By Bartlett Naylor and Carl Wilhjelm
One troubling mystery of the financial crash of 2008–the one that’s mired our economy in 9 percent-plus unemployment, etc.–is why shareholders let it happen.
After all, we’re supposed to enjoy an “efficient” market, all wise to current and future events, and since the shareholders own the companies, why didn’t they see the wreck coming? After all, we now know that many of the managers did see it coming. They cashed out, as in the case of Countrywide’s Angelo Mozilo and the top brass at Lehman Brothers, or golden-parachuted out, as in the case of Merrill Lynch CEO Stanley O’Neil, who was punished with $160 million for failing to deal with the crisis.
To the policy rescue comes . . . wait for it . . . Sen. Richard Shelby, ranking Republican on the Senate Banking Committee, and otherwise ranking complainer about the new Dodd-Frank Wall Street Reform Act.
“Who owns a corporation,” Sen. Shelby asked rhetorically at the close of a hearing July 12 before the Senate committee. “The shareholders,” he answered himself. “We need to create conditions where a corporation cannot be hijacked by management or special interests,” the Alabama former Democrat implored.
With Shelby’s injunction, the other senators and seven esteemed witnesses generally agreed. As do we. And several witnesses even offered specific ideas on how to implement Sen. Shelby’s principle. Barbara Roper, Director of Investor Protection of the Consumer Federation of America, testified that we need stricter oversight of the ratings agencies, so that their ratings will actually mean something to investors.

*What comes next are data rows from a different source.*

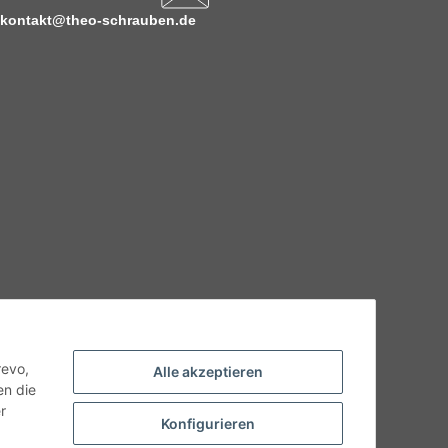
kontakt@theo-schrauben.de
hnische Eigenschaften benötigen, wenden Sie sich bitte an
odukt abweichen.
revo,
Alle akzeptieren
en die
r
Konfigurieren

Anne Simpson, Senior Portfolio Manager at Global Equity, California Public Employees’ Retirement System, lauded the new Dodd-Frank provision allowing shareholders that control at least 3 percent of shares to nominate a director to be voted on by shareholders at the annual meeting. This will help to solve “one of the most significant roadblocks” that prevented long-term shareholders from arresting the practices leading to the explosion of the housing bubble in 2008.
Lynn Turner, a former chief financial officer of a public company, and former SEC official, testified that companies can easily comply with the new Dodd-Frank provision that informs shareholders how well paid the CEO is as a multiple of the median paid employee of that firm. Turner dismissed industry complaints that such figures would be burdensome to generate. If CFOs can’t figure out that number, Turner observed in response to a question from Sen. Robert Menendez, D-NJ, they have bigger management problems.
Despite Sen. Shelby’s laudable endorsement of the principle of shareholder rights, strangely he’s fought all these specific means by which shareholders might actually enjoy those rights.
Public Citizen thanks Sen. Shelby for stating the importance of empowering shareholders. We hope to use his words as the basis for other important reforms.